ÜYE, ADAY BELİRLEMEDE DİKKATE ALINMIYOR
Dedim ya, parti üyelerimizin görüşü, sadece yönetimde kimlerin yer alacağına ilişkin alınıyor. Ancak herkesin bildiği gibi milletvekili adaylarının belirlenmesinde üyelerimize sorumluluk verilmiyor, görüşü alınmıyor. Belediye başkan adaylarının belirlenmesinde sorumluluk verilmiyor, görüşü alınmıyor. Durum böyleyken üyemiz ne yapsın? Bu konularda da sorumluluk verilse, canhıraş bir şekilde elinden gelen gayreti gösterir.
PARTİLİLER HER ZAMAN ÇALIŞIYOR
Şunu da söylemek istiyorum. Üyelerimiz, yerel ve genel seçimlerde verilen görevleri yerine getiriyor. Aşağı yukarı 5 bin partilimizin her zaman aktif olduğunu söyleyebilirim. Yerel veya genel, seçim olsun olmasın, hiçbir beklentisi olmadan partisi için aktif olarak çalışan üyelerimiz bunlar. Mesela şu an köylerimizde dahi hiçbir beklentisi olmayan üyelerimiz, CHP lehine propaganda çalışmalarına devam ediyor.

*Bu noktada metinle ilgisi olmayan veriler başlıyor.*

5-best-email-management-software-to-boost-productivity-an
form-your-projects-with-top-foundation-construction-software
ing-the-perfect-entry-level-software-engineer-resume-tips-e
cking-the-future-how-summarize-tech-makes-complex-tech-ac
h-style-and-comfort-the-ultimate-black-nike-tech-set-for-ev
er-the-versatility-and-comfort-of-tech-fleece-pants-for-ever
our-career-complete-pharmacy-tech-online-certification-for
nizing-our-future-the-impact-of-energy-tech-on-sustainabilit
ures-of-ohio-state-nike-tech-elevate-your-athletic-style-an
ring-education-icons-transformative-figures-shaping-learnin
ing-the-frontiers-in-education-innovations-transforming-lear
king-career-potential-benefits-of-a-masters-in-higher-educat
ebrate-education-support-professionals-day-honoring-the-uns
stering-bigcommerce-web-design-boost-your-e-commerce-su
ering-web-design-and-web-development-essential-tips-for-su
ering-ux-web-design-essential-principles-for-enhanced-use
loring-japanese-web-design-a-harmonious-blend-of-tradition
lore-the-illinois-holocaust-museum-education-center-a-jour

GRUPLAŞMALAR PARTİNİN GENELİYLE BAĞDAŞTIRILMAMALI
Kısacası şunu söylemek istiyorum. Bizim üyelerimiz duyarlıdır, bizim üyelerimiz niteliklidir. Sorumluluk verildiğinde hiçbir beklenti içine girmeden aldığı sorumluluğu en iyi şekilde yerine getirir. Yani sadece delege seçimlerinde ortaya çıkmaz. Her zaman sahada partisi için çalışmaktadır. Ha, parti içinde bir takım gruplaşmalar yok mudur, vardır; bazı grupların etkin olduğu kişiler bazı durumlarda sorumluluğunu yerine getirmeyebilir mi, getirmeyebilir. Bu durum her partide olduğu gibi bizim partimizde de zaman zaman elbette yaşanıyor. Ancak bu durumu, partimizin ve üyelerimizin geneliyle bağdaştırmak doğru değildir.
KUVAYI MİLLİYE BENZETMESİ
Ben, partililerimizi, hiçbir beklentisi olmadan gönüllü çalışan Kuvayı Milliye ordusuna benzetiyorum. Bizim üyelerimizin tek hedefi, memleketimizin daha iyi bir noktaya getirilebilmesidir, kurucu ilkelerimizden taviz verilmemesi için çabalamaktır. Üyelerimizin başka bir şekilde tarif edilmesi yanlıştır.”